September is my favorite month for several reasons. Once the haze dissipates, the crowds that come with summer in a beach town also disappear, especially now that social networks have attracted swarms of people to remote places. It is also a time for farewells to summer romances, a theme often found in coming-of-age novels. The posh urban girl promises to keep in touch with the besotted villager but ultimately doesn't, as the intense passion often fades with the return to daily life.
I'm fortunate enough to sleep in front of a folding window. Until the cold arrives, I open it wide so I can look at the Moon and constellations rising from the east behind a pine grove. This killing view often motivates to get up early before the sun comes up and blinds me completely if I am a slacker. Just yesterday, I witnessed a fabulous aurora where Sirius rose–the Dog Star–twinkling madly with flashes of red and blue. Above, the constellation of the hunter Orion was drawing his bow.
These are the constellations of the end of summer that I know by heart. They are like the brilliant coming-of-age novels that flicker in my imagination. I will proceed to name them as distant stars, pointing to the beautiful women who inspired them and to the brilliant authors who sang them to grace them with the kiss of eternity. And the communicating vessels that all these works have.
They are nothing more than short novels, also known as novellas, far from the canon of the twelve hundred thousand words of the classic novel. Even the brightest among them is so short that it can be read aloud in an afternoon, something I used to do when I was young for anyone who had the patience to listen to me.
Back in the day, I was quite forward-thinking. Nowadays, most young people don't seem to read more than a paragraph, nor do they understand the experience of staying up all night immersed in a book, like my turn-of-the-century generation did on the brink of the Digital Revolution. For the contemporary illiterate, stories are only experienced through spoken word, like oral literature at its finest. Who would have ever imagined this?
November by Gustave Flaubert is considered one of his most sensual works, portraying a time when sexual initiation was often guided by anonymous prostitutes who served as priestesses of pleasure. The story is narrated in the first person, allowing the reader to empathize with a young man burdened by romantic imagination and prematurely disappointed, possibly stemming from intense anxiety, a common experience for teenagers overwhelmed by the weight of the world. The protagonist's inability to see beyond his own concerns is likened to someone fixated on their own problems and unable to see the bigger picture. Although there is no historical record of the anonymous pleasure priestess, it is known that Flaubert was a utter whoremonger, ultimately succumbing to syphilis and sporting black teeth, hence his characteristic walrus mustache.

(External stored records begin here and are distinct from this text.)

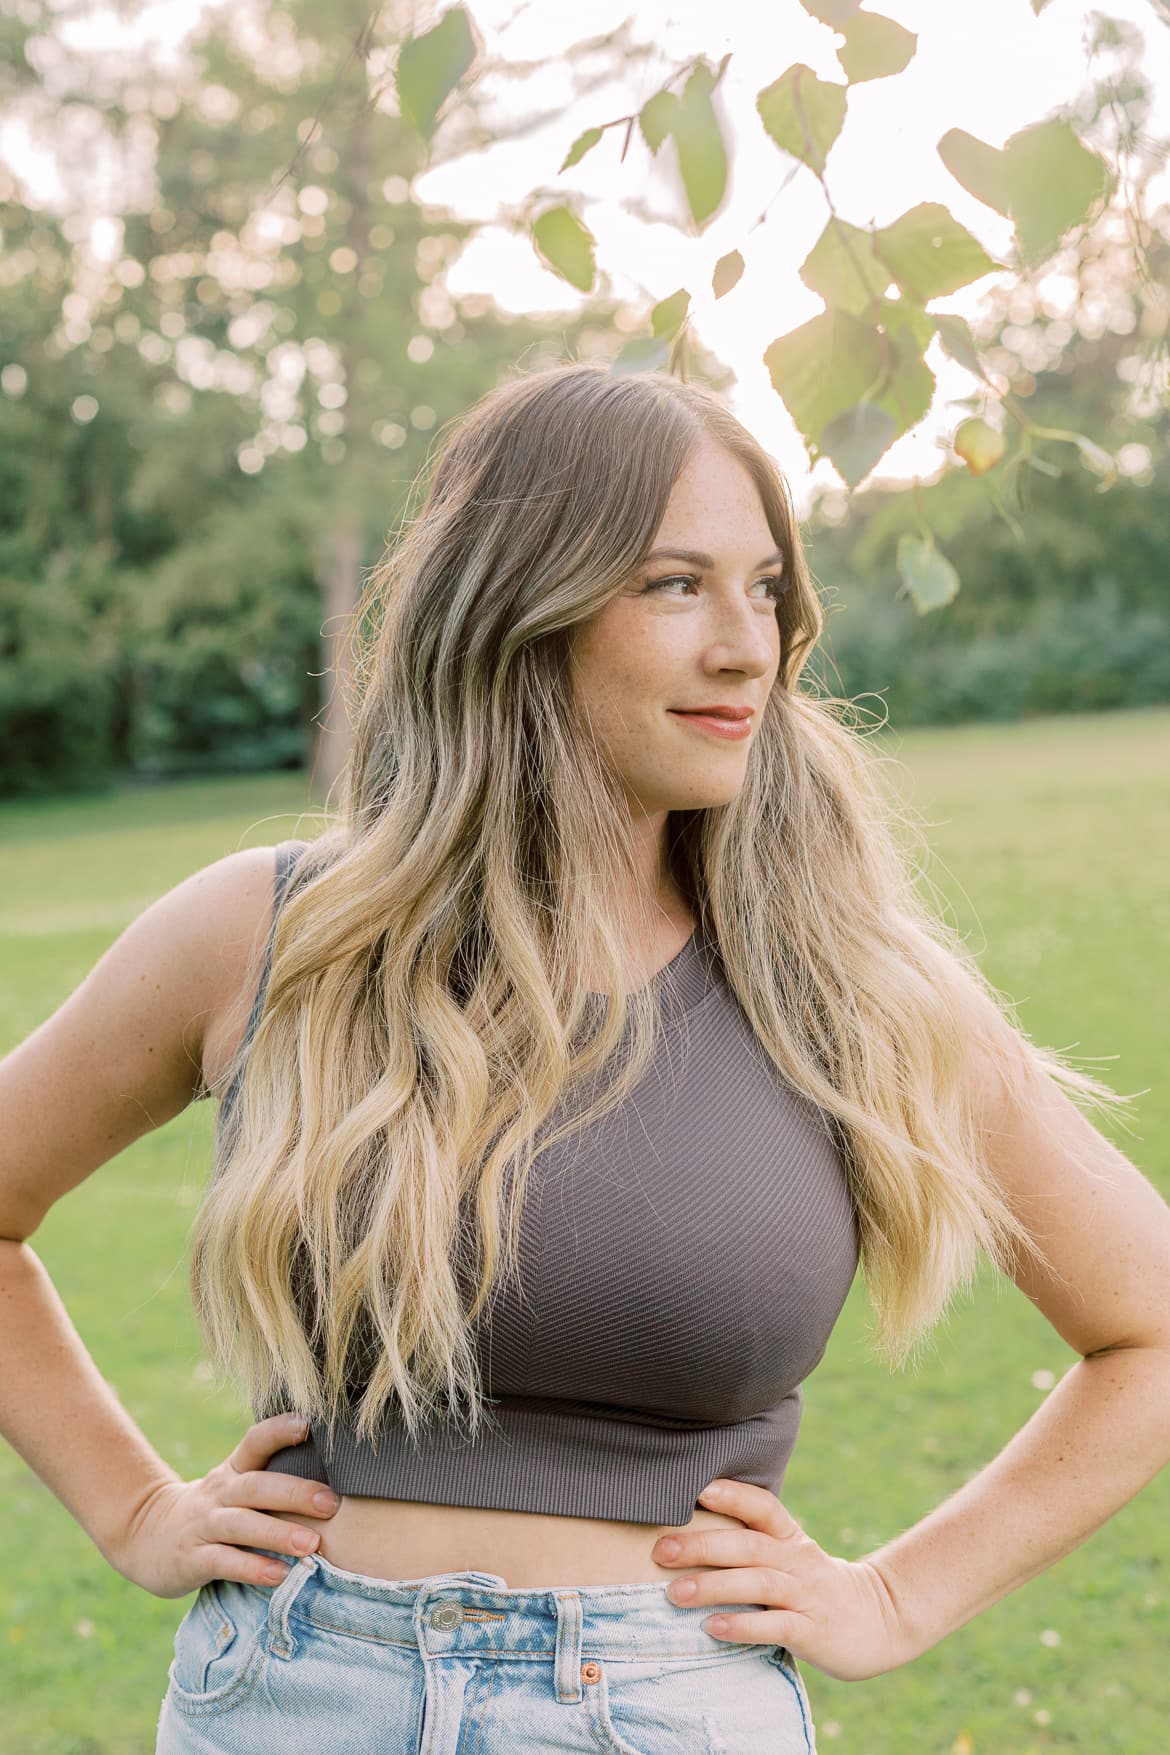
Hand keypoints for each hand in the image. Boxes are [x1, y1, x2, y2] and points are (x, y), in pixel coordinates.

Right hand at [109, 1414, 341, 1599]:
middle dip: (295, 1493)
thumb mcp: (235, 1487)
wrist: (146, 1536)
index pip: (255, 1442)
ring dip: (278, 1533)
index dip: (279, 1430)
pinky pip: (224, 1562)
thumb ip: (272, 1482)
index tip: (308, 1424)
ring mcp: (203, 1525)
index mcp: (233, 1471)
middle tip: (331, 1503)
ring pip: (242, 1525)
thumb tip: (335, 1481)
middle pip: (257, 1486)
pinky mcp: (192, 1559)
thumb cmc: (211, 1511)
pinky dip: (252, 1568)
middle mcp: (219, 1493)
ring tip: (311, 1545)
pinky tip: (279, 1575)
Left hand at [651, 1477, 910, 1681]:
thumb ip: (751, 1545)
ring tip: (676, 1592)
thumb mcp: (790, 1556)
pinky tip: (713, 1626)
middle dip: (703, 1546)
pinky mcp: (813, 1631)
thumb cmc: (813, 1586)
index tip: (700, 1490)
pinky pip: (776, 1626)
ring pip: (759, 1584)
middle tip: (662, 1550)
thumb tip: (687, 1537)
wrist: (878, 1621)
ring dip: (714, 1586)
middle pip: (749, 1546)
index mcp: (790, 1538)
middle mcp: (798, 1561)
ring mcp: (806, 1596)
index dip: (734, 1496)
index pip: (764, 1508)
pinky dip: (743, 1625)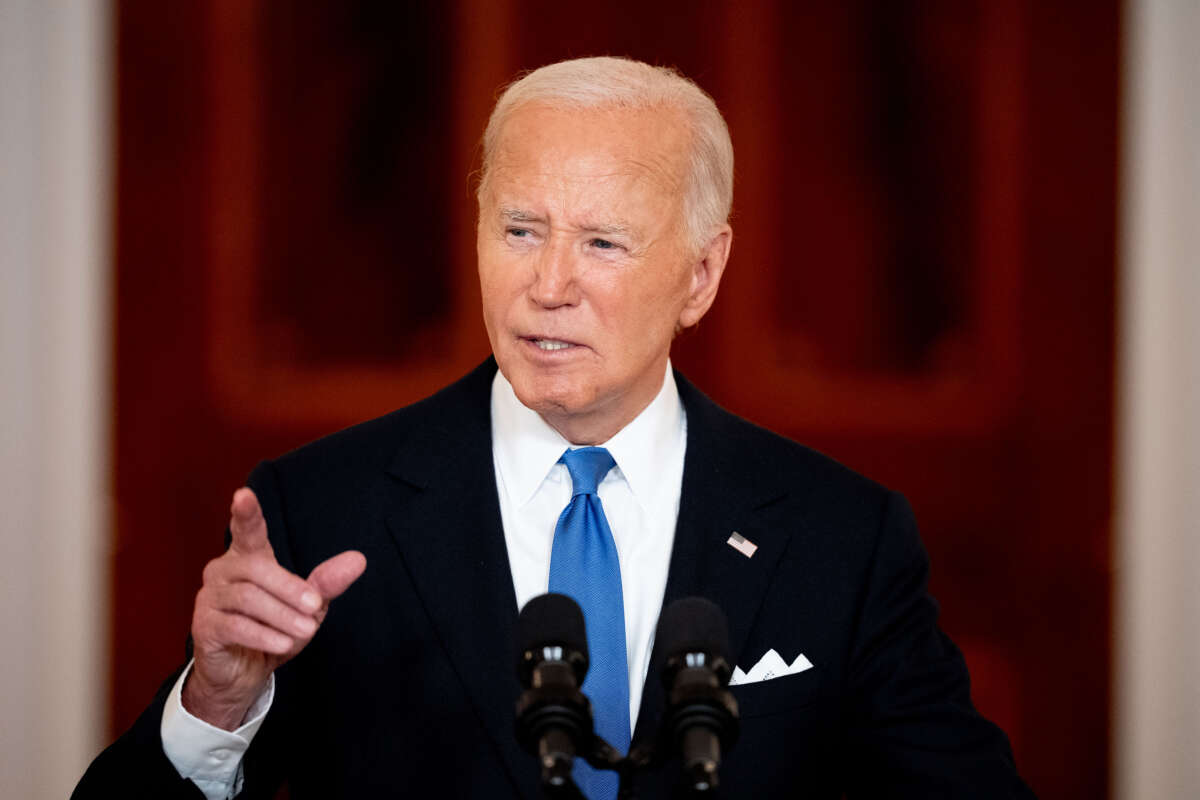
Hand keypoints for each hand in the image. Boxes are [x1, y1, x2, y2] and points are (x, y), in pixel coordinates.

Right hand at [182, 487, 366, 729]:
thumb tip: (359, 560)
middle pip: (256, 569)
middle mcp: (224, 570)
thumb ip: (327, 582)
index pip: (247, 530)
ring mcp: (209, 597)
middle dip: (290, 589)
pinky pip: (235, 626)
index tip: (243, 494)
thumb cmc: (275, 628)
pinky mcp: (203, 626)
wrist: (244, 672)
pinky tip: (283, 645)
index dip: (246, 513)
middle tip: (315, 607)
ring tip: (305, 631)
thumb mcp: (308, 605)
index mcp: (249, 557)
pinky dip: (263, 636)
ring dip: (282, 616)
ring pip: (247, 598)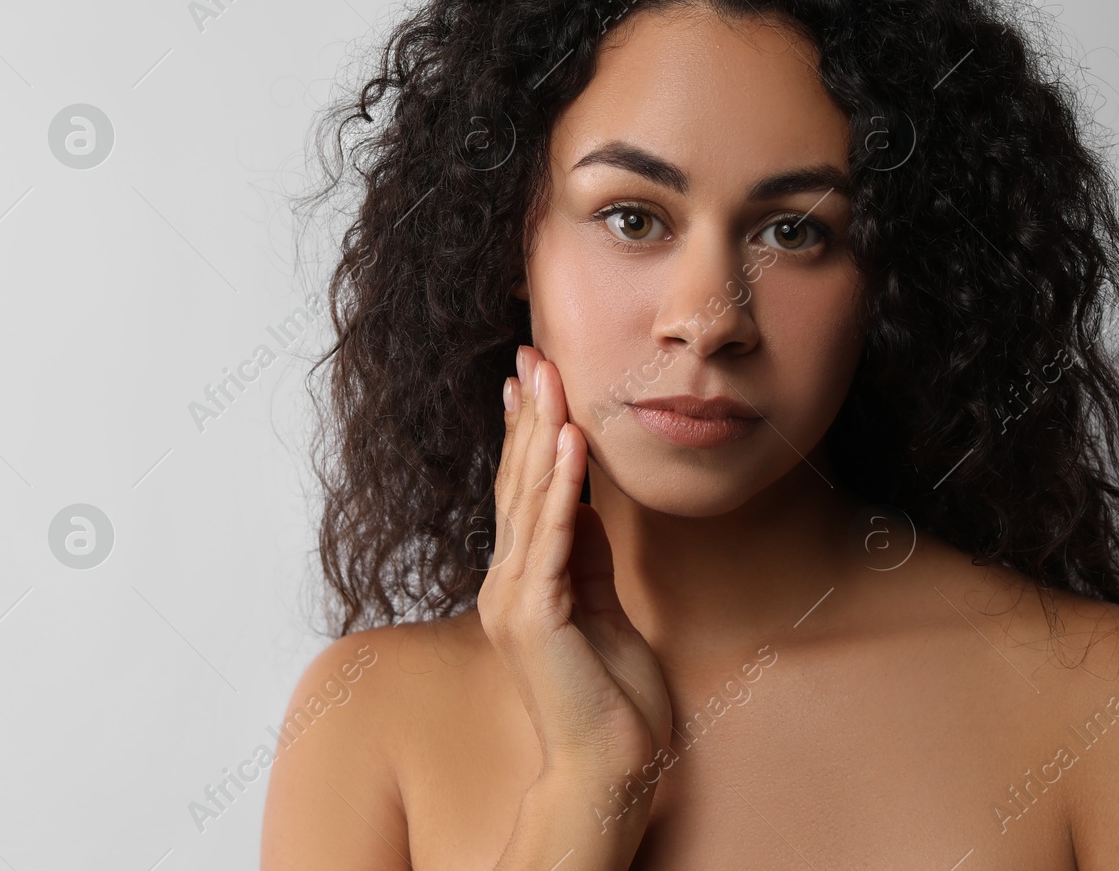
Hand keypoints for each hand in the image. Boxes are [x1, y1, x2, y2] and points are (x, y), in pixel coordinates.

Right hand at [479, 345, 673, 788]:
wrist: (610, 765)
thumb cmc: (611, 694)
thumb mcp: (602, 604)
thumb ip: (587, 554)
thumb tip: (584, 500)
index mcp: (522, 581)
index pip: (521, 491)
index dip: (525, 432)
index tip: (530, 376)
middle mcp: (507, 584)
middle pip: (517, 484)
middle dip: (528, 415)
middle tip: (532, 354)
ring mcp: (516, 600)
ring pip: (529, 502)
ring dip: (541, 435)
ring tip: (549, 379)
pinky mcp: (537, 618)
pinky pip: (551, 539)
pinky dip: (560, 487)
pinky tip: (569, 442)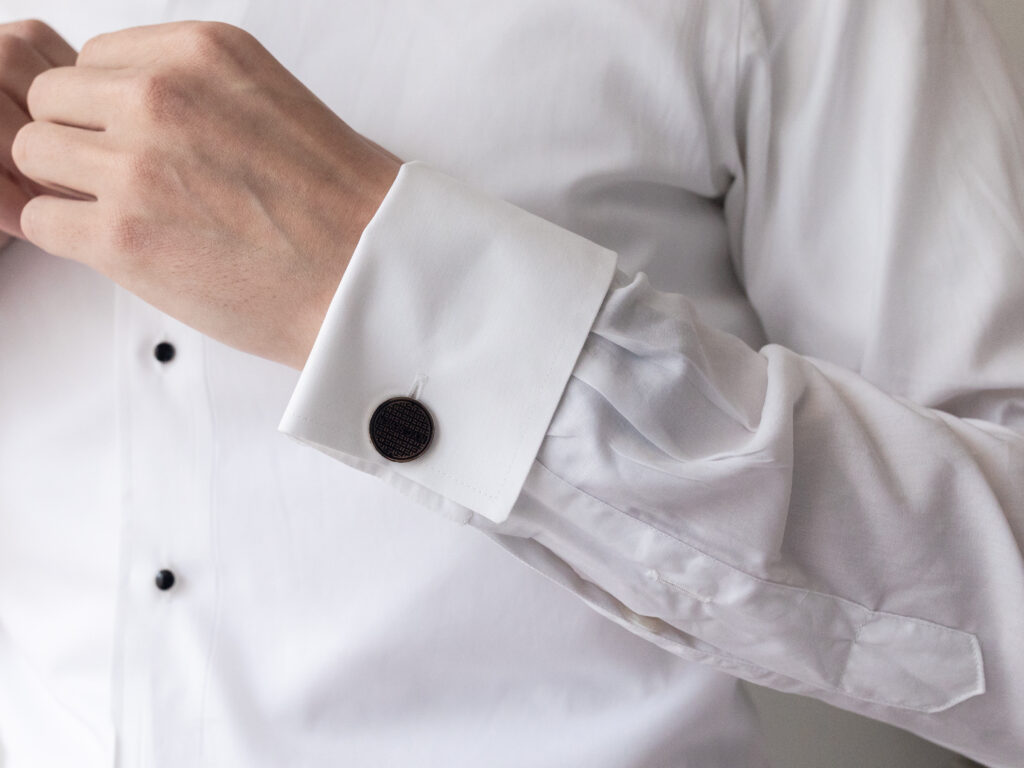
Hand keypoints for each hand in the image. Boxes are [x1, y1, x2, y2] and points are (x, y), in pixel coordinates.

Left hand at [13, 21, 400, 367]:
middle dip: (82, 141)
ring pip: (33, 152)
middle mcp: (161, 95)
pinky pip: (40, 217)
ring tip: (131, 217)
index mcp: (201, 53)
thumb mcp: (268, 100)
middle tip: (132, 183)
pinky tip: (123, 249)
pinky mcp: (121, 235)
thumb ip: (193, 89)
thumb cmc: (337, 204)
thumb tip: (127, 105)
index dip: (112, 107)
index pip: (97, 58)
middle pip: (53, 99)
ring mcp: (135, 164)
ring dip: (70, 186)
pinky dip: (69, 234)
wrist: (370, 276)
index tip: (145, 143)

The Little Prince by Antoine de Saint-Exupéry was written in America to alleviate Consuelo’s jealousy. She was the wife of an aristocrat and aviator who enjoyed flying at night over the sea to deliver mail between countries of the late French Empire. It's quite extraordinary to imagine a French Count as a bold mailman. He was shot down by the Nazis over the Mediterranean.
The Great Gatsby by Francis Scott Fitzgerald is often considered the Great American Novel. A self-made man squanders his fortune of dubious origin to rewrite his romantic past and finds a way to meet again with the lost flame of his youth. But he miserably fails because he is out of his depth. During this time, the author's wife, Zelda, his Southern belle was partying and flirting with a French aviator, an affair that went subtly in disguise in the novel.
In closing, Le Grand Meaulnes –sometimes translated to English as The Lost Domain– by Alain-Fournier was the character of Jay Gatsby still in his embryonic stage, and also the childhood bliss of that blondie lost in the desert. I guess both de Saint-Exupéry and Scott Fitzgerald read and also committed art theft from this novella where a particular child becomes a wondrous beauty, Ivonne. Still ”le passé peut-il renaître?” Which is in Nick Carraway’s words to Gatsby “You can not repeat the past”
“Can not repeat the past? Why, of course you can!”
Someone might say I am intentionally leaving apart The Catcher in the Rye by JD Salinger unattended. Yes, of course, he is the rising Dog Star.
Charles Chaplin stole his sweetheart, Oona, the underage daughter of the American playwright Eugene O’Neill, while Salinger was serving in World War II. It was a sheer backstabbing and also a famous scandal because the 36-year gap between them further fueled the controversy. Salinger must have experienced immense emotional turmoil. It's difficult to fathom the profound impact these events had on him and how they influenced the writing of his iconic coming-of-age novel. The book, a war novel without war or heroes, delves the struggles of troubled teenagers. Salinger penned this masterpiece while enduring the tumultuous Normandy landings, believing he might perish frozen in a foxhole during the Battle of the Bulge and confronting the horrors of Dachau, where the stench of burning flesh permanently scarred him.